Stored data entries
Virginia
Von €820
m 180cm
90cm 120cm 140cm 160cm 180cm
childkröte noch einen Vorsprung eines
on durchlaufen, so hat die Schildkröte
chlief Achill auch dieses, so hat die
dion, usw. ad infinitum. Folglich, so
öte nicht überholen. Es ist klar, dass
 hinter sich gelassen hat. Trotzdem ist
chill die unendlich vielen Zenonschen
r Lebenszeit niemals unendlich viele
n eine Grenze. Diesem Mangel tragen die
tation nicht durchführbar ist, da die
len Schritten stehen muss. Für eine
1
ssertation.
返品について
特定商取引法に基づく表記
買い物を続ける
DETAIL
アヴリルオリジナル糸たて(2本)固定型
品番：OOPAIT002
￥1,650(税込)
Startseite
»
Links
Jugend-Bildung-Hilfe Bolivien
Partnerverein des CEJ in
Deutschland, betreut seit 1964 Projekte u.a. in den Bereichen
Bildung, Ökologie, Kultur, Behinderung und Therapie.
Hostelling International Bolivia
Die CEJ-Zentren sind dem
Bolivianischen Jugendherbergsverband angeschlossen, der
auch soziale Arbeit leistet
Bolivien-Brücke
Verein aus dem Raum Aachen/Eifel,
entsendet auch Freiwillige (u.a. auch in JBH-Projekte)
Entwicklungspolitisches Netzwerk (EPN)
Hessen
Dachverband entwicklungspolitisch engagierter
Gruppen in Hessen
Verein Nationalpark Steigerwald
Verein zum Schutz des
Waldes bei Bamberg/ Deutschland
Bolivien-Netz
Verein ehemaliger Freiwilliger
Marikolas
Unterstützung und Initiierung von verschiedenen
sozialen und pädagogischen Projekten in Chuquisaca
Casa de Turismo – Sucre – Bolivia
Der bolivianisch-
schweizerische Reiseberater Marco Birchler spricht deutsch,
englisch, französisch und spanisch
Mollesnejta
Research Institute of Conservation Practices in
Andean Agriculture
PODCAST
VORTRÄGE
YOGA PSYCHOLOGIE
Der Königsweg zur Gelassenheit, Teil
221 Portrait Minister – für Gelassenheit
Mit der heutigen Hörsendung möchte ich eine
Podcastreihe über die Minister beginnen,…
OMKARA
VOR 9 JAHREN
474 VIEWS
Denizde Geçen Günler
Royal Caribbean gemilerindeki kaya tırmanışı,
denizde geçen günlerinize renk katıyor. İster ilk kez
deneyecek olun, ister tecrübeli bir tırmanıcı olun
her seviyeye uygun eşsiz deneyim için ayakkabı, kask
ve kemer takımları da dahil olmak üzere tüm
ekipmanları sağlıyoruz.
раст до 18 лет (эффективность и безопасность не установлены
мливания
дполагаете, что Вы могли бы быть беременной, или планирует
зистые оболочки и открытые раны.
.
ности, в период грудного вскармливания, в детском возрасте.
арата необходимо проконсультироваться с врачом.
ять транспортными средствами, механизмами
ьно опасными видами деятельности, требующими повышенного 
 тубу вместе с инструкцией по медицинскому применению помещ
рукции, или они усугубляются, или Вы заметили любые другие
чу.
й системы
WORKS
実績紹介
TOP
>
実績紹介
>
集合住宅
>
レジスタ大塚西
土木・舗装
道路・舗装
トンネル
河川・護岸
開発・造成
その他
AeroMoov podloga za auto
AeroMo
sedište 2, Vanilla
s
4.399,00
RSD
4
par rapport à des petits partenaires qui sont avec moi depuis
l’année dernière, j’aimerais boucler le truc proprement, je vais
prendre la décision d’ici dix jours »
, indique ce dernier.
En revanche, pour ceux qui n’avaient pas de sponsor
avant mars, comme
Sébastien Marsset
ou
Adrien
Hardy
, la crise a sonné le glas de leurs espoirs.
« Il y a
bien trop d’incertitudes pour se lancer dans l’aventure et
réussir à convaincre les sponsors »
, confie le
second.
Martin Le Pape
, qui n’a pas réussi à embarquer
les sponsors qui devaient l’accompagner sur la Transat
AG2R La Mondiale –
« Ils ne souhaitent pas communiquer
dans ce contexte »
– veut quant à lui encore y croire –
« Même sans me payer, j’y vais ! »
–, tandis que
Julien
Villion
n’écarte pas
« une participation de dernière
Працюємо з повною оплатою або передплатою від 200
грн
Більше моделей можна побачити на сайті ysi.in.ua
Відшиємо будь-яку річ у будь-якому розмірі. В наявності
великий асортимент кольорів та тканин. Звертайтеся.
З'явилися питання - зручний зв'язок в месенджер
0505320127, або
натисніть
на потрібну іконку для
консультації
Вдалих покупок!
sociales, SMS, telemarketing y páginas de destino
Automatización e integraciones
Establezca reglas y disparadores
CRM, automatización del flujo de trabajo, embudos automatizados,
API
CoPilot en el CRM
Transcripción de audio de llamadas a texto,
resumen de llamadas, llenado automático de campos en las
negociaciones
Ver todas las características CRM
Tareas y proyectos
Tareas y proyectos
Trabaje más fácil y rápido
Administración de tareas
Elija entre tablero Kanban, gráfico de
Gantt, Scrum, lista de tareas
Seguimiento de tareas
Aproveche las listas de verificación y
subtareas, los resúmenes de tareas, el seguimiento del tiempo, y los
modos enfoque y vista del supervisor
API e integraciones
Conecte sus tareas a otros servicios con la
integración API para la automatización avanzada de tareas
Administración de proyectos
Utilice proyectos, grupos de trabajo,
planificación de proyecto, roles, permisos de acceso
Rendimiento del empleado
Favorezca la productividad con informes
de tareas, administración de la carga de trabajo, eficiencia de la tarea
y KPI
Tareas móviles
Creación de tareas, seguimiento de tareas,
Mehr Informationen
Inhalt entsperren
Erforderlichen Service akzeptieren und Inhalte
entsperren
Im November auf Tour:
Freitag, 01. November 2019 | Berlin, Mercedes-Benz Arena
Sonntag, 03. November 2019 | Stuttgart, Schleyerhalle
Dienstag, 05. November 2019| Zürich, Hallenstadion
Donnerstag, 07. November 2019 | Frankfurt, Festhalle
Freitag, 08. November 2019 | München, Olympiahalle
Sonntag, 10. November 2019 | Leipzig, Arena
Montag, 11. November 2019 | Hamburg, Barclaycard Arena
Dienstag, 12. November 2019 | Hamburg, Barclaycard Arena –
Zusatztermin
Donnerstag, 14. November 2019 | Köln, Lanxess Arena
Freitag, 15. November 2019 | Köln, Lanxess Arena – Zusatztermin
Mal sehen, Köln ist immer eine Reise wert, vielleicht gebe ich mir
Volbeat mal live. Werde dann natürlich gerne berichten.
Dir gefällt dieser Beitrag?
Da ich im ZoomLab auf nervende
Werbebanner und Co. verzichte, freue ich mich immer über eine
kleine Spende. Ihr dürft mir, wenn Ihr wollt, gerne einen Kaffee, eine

▶ **Work to complete**
What you return must be the lines above that run from the line with "Der Königsweg zur Gelassenheit, Teil" to the line with "Відшиємо будь-яку річ", inclusive, each copied exactly.

▶ **Answer**
Der Königsweg zur Gelassenheit, Teil
221 Portrait Minister – für Gelassenheit
Mit der heutigen Hörsendung möchte ich eine
Podcastreihe über die Minister beginnen,…
OMKARA
VOR 9 JAHREN
474 VIEWS
Denizde Geçen Günler
Royal Caribbean gemilerindeki kaya tırmanışı,
denizde geçen günlerinize renk katıyor. İster ilk kez
deneyecek olun, ister tecrübeli bir tırmanıcı olun
her seviyeye uygun eşsiz deneyim için ayakkabı, kask
ve kemer takımları da dahil olmak üzere tüm
ekipmanları sağlıyoruz.
раст до 18 лет (эффективность и безопасность не установлены
мливания
дполагаете, что Вы могли бы быть беременной, или планирует
зистые оболочки и открытые раны.
.
ности, в период грудного вскармливания, в детском возрасте.
арата необходимо проконсультироваться с врачом.
ять транспортными средствами, механизмами
ьно опасными видами деятельности, требующими повышенного 
 тубу вместе с инструкцией по медицинскому применению помещ
рукции, или они усугубляются, или Вы заметили любые другие
чу.
й системы
WORKS
実績紹介
TOP
>
実績紹介
>
集合住宅
>
レジスタ大塚西
土木・舗装
道路・舗装
トンネル
河川・護岸
開発・造成
その他
AeroMoov podloga za auto
AeroMo
sedište 2, Vanilla
s
4.399,00
RSD
4
par rapport à des petits partenaires qui sont avec moi depuis
l’année dernière, j’aimerais boucler le truc proprement, je vais
prendre la décision d’ici dix jours »
, indique ce dernier.
En revanche, pour ceux qui n’avaient pas de sponsor
avant mars, comme
Sébastien Marsset
ou
Adrien
Hardy
, la crise a sonné le glas de leurs espoirs.
« Il y a
bien trop d’incertitudes pour se lancer dans l’aventure et
réussir à convaincre les sponsors »
, confie le
second.
Martin Le Pape
, qui n’a pas réussi à embarquer
les sponsors qui devaient l’accompagner sur la Transat
AG2R La Mondiale –
« Ils ne souhaitent pas communiquer
dans ce contexte »
– veut quant à lui encore y croire –
« Même sans me payer, j’y vais ! »
–, tandis que
Julien
Villion
n’écarte pas
« une participation de dernière
Працюємо з повною оплатою або передплатою від 200
грн
Більше моделей можна побачити на сайті ysi.in.ua
Відшиємо будь-яку річ у будь-якому розмірі. В наявності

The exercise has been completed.